→ **Available data**
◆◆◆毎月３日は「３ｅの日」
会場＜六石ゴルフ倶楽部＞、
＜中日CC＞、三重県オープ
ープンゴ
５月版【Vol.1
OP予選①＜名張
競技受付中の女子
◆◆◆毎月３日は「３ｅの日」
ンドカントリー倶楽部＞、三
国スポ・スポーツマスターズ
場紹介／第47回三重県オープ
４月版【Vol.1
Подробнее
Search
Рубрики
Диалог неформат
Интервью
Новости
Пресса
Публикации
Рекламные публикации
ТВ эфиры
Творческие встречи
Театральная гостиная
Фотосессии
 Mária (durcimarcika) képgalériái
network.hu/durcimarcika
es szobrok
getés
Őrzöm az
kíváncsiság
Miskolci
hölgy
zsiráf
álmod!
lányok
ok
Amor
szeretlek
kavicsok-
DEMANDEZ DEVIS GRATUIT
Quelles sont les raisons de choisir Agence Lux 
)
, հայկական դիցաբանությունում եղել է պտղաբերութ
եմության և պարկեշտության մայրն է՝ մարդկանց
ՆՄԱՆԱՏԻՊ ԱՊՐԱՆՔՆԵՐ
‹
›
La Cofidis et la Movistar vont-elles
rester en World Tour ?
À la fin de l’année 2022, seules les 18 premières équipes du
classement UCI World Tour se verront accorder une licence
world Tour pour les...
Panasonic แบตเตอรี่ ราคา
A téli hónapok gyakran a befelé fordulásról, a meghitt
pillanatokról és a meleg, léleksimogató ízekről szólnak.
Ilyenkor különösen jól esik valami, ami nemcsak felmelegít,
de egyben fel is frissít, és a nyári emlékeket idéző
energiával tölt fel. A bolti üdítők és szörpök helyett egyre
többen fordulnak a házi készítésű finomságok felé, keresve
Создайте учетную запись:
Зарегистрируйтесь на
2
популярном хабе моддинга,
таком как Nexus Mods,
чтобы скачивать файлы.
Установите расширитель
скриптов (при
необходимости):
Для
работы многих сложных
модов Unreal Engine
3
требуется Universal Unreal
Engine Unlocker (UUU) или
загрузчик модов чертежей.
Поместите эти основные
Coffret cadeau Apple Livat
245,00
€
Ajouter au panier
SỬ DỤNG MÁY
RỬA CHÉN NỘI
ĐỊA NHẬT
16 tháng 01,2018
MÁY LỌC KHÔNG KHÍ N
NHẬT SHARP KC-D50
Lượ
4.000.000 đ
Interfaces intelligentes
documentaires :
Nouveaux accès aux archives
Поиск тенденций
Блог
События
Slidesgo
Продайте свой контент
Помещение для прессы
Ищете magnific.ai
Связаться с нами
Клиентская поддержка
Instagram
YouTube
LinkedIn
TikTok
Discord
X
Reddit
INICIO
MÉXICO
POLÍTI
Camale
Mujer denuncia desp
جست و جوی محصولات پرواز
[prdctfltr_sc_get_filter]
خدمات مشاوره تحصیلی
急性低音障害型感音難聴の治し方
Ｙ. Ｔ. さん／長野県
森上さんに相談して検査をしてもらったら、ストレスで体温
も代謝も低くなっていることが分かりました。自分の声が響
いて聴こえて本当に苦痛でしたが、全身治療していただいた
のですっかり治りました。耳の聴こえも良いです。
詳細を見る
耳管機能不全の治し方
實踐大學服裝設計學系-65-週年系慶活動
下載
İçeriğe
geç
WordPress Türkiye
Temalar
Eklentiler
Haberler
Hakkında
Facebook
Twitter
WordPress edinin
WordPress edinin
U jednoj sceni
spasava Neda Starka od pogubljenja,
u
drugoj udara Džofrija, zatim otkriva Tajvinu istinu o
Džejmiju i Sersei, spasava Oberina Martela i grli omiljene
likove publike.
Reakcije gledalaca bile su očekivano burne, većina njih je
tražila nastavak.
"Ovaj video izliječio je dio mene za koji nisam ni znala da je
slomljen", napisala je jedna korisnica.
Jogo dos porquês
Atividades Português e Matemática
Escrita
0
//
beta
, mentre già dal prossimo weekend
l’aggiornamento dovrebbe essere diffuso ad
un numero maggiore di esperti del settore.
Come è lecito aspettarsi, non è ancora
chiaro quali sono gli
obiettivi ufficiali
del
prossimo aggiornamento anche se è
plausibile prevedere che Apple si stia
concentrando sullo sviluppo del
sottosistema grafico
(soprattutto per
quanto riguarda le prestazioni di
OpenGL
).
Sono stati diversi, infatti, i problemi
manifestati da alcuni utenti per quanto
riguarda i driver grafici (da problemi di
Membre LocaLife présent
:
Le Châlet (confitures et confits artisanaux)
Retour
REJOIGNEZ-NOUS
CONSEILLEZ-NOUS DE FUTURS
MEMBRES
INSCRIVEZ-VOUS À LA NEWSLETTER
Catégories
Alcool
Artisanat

→ **Work order**
Take the line containing "Sono stati diversi, infatti, i problemi" as the start and the last line of the data as the end, and reproduce that range exactly.

→ **Problem solution**
Sono stati diversi, infatti, i problemi
manifestati da alcuni utenti per quanto
riguarda i driver grafici (da problemi di
Membre LocaLife présent
:
Le Châlet (confitures et confits artisanaux)
Retour
REJOIGNEZ-NOUS
CONSEILLEZ-NOUS DE FUTURS
MEMBRES
INSCRIVEZ-VOUS À LA NEWSLETTER
Catégories
Alcool
Artisanat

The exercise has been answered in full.